◆ **Page-level text extractions**:

============================================================

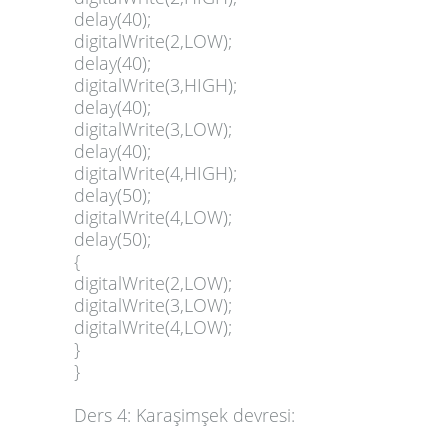
delay(40);
digitalWrite(2,LOW);
delay(40);
digitalWrite(3,HIGH);
delay(40);
digitalWrite(3,LOW);
delay(40);
digitalWrite(4,HIGH);
delay(50);
digitalWrite(4,LOW);
delay(50);
{
digitalWrite(2,LOW);
digitalWrite(3,LOW);
digitalWrite(4,LOW);
}
}
Ders 4: Karaşimşek devresi:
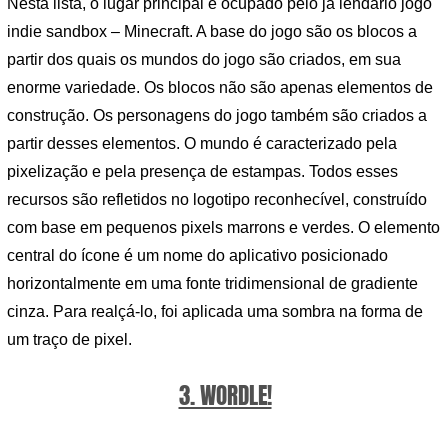
Nesta lista, o lugar principal é ocupado pelo já lendário jogo
indie sandbox – Minecraft. A base do jogo são os blocos a
partir dos quais os mundos do jogo são criados, em sua
enorme variedade. Os blocos não são apenas elementos de
construção. Os personagens do jogo também são criados a
partir desses elementos. O mundo é caracterizado pela
pixelização e pela presença de estampas. Todos esses
recursos são refletidos no logotipo reconhecível, construído
com base em pequenos pixels marrons e verdes. O elemento
central do ícone é um nome do aplicativo posicionado
horizontalmente em uma fonte tridimensional de gradiente
cinza. Para realçá-lo, foi aplicada uma sombra na forma de
um traço de pixel.
3. WORDLE!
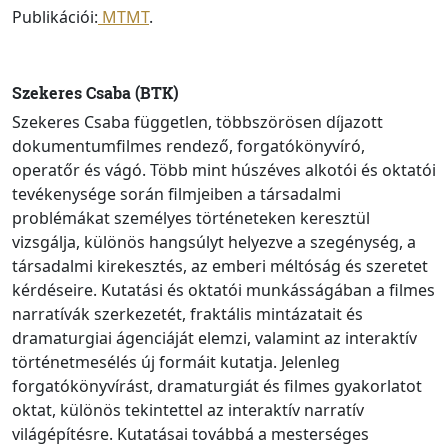
Publikációi:
MTMT
.
Szekeres Csaba (BTK)
Szekeres Csaba független, többszörösen díjazott
dokumentumfilmes rendező, forgatókönyvíró,
operatőr és vágó. Több mint húszéves alkotói és oktatói
tevékenysége során filmjeiben a társadalmi
problémákat személyes történeteken keresztül
vizsgálja, különös hangsúlyt helyezve a szegénység, a
társadalmi kirekesztés, az emberi méltóság és szeretet
kérdéseire. Kutatási és oktatói munkásságában a filmes
narratívák szerkezetét, fraktális mintázatait és
dramaturgiai ágenciáját elemzi, valamint az interaktív
történetmesélés új formáit kutatja. Jelenleg
forgatókönyvírást, dramaturgiát és filmes gyakorlatot
oktat, különös tekintettel az interaktív narratív
világépítésre. Kutatásai továbbá a mesterséges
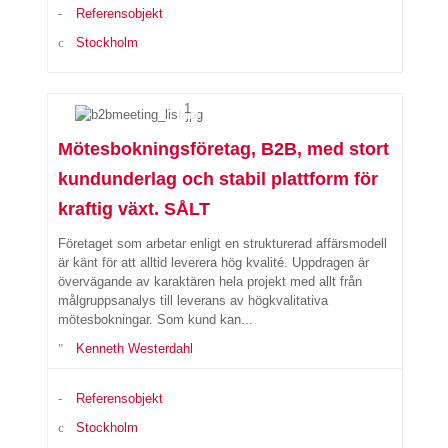
Referensobjekt
Stockholm
1
Mötesbokningsföretag, B2B, med stort
kundunderlag och stabil plattform för
kraftig växt. SÅLT
Företaget som arbetar enligt en strukturerad affärsmodell
är känt för att alltid leverera hög kvalité. Uppdragen är
övervägande av karaktären hela projekt med allt från
målgruppsanalys till leverans av högkvalitativa
mötesbokningar. Som kund kan...
Kenneth Westerdahl
Referensobjekt
Stockholm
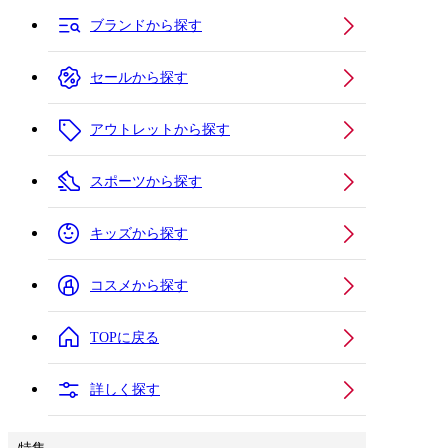
ブランドから探す
セールから探す
アウトレットから探す
スポーツから探す
キッズから探す
コスメから探す
TOPに戻る
詳しく探す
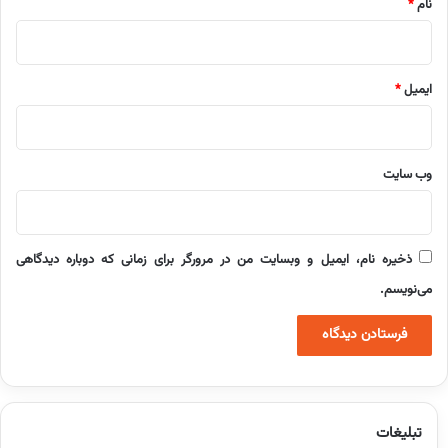
نام
*
ایمیل
*
وب‌ سایت
ذخیره نام، ایمیل و وبسایت من در مرورگر برای زمانی که دوباره دیدگاهی
می‌نویسم.
تبلیغات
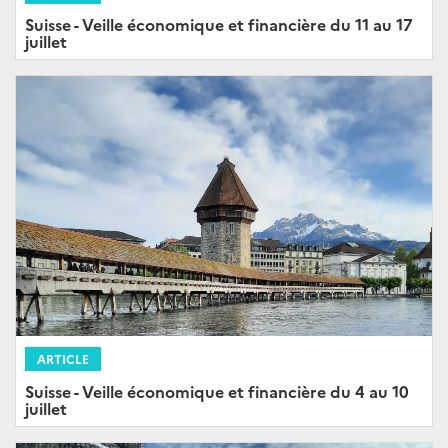
Suisse - Veille économique et financière du 11 au 17
juillet
ARTICLE
Suisse - Veille économique et financière du 4 au 10
juillet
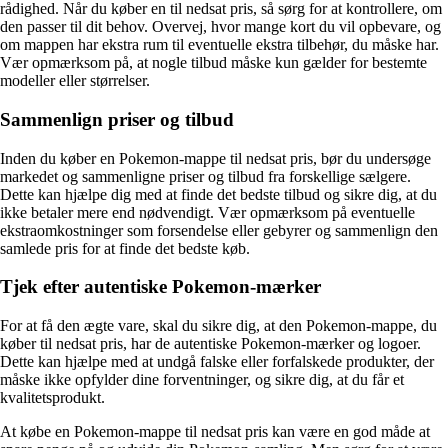
rådighed. Når du køber en til nedsat pris, så sørg for at kontrollere, om
den passer til dit behov. Overvej, hvor mange kort du vil opbevare, og
om mappen har ekstra rum til eventuelle ekstra tilbehør, du måske har.
Vær opmærksom på, at nogle tilbud måske kun gælder for bestemte
modeller eller størrelser.
Sammenlign priser og tilbud
Inden du køber en Pokemon-mappe til nedsat pris, bør du undersøge
markedet og sammenligne priser og tilbud fra forskellige sælgere.
Dette kan hjælpe dig med at finde det bedste tilbud og sikre dig, at du
ikke betaler mere end nødvendigt. Vær opmærksom på eventuelle
ekstraomkostninger som forsendelse eller gebyrer og sammenlign den
samlede pris for at finde det bedste køb.
Tjek efter autentiske Pokemon-mærker
For at få den ægte vare, skal du sikre dig, at den Pokemon-mappe, du
køber til nedsat pris, har de autentiske Pokemon-mærker og logoer.
Dette kan hjælpe med at undgå falske eller forfalskede produkter, der
måske ikke opfylder dine forventninger, og sikre dig, at du får et
kvalitetsprodukt.
At købe en Pokemon-mappe til nedsat pris kan være en god måde at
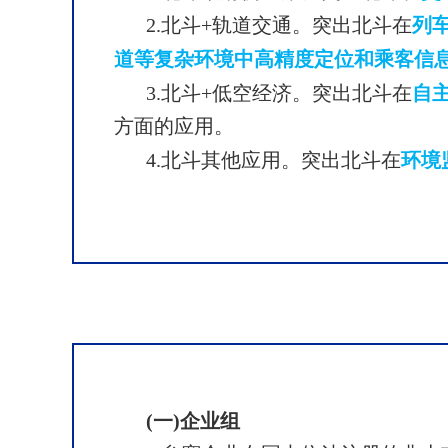
2.北斗+轨道交通。突出北斗在
列
道等复杂环境中高精度定位和乘客信
3.北斗+低空经济。突出北斗在
自
方面的应用。
4.北斗其他应用。突出北斗在
环境
(一)企业组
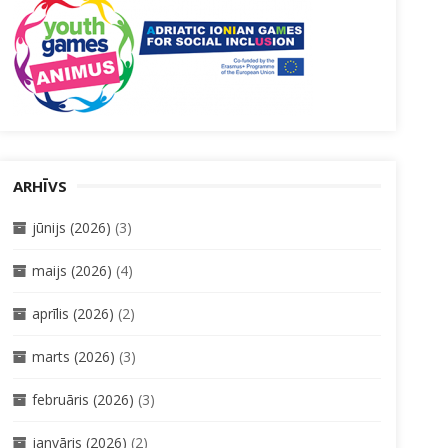
ARHĪVS
jūnijs (2026)
(3)
maijs (2026)
(4)
aprīlis (2026)
(2)
marts (2026)
(3)
februāris (2026)
(3)
janvāris (2026)
(2)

============================================================

◆ **EXERCISE**: Set down the records above word for word, from the first line through the line containing "construção. Os personagens", both included; leave out the pictures.

◆ **YOUR SOLUTION**:
delay(40);
digitalWrite(2,LOW);
delay(40);
digitalWrite(3,HIGH);
delay(40);
digitalWrite(3,LOW);
delay(40);
digitalWrite(4,HIGH);
delay(50);
digitalWrite(4,LOW);
delay(50);
{
digitalWrite(2,LOW);
digitalWrite(3,LOW);
digitalWrite(4,LOW);
}
}
Ders 4: Karaşimşek devresi:
Nesta lista, o lugar principal é ocupado pelo já lendário jogo
indie sandbox – Minecraft. A base do jogo são os blocos a
partir dos quais os mundos do jogo são criados, em sua
enorme variedade. Os blocos não são apenas elementos de
construção. Os personagens do jogo também são criados a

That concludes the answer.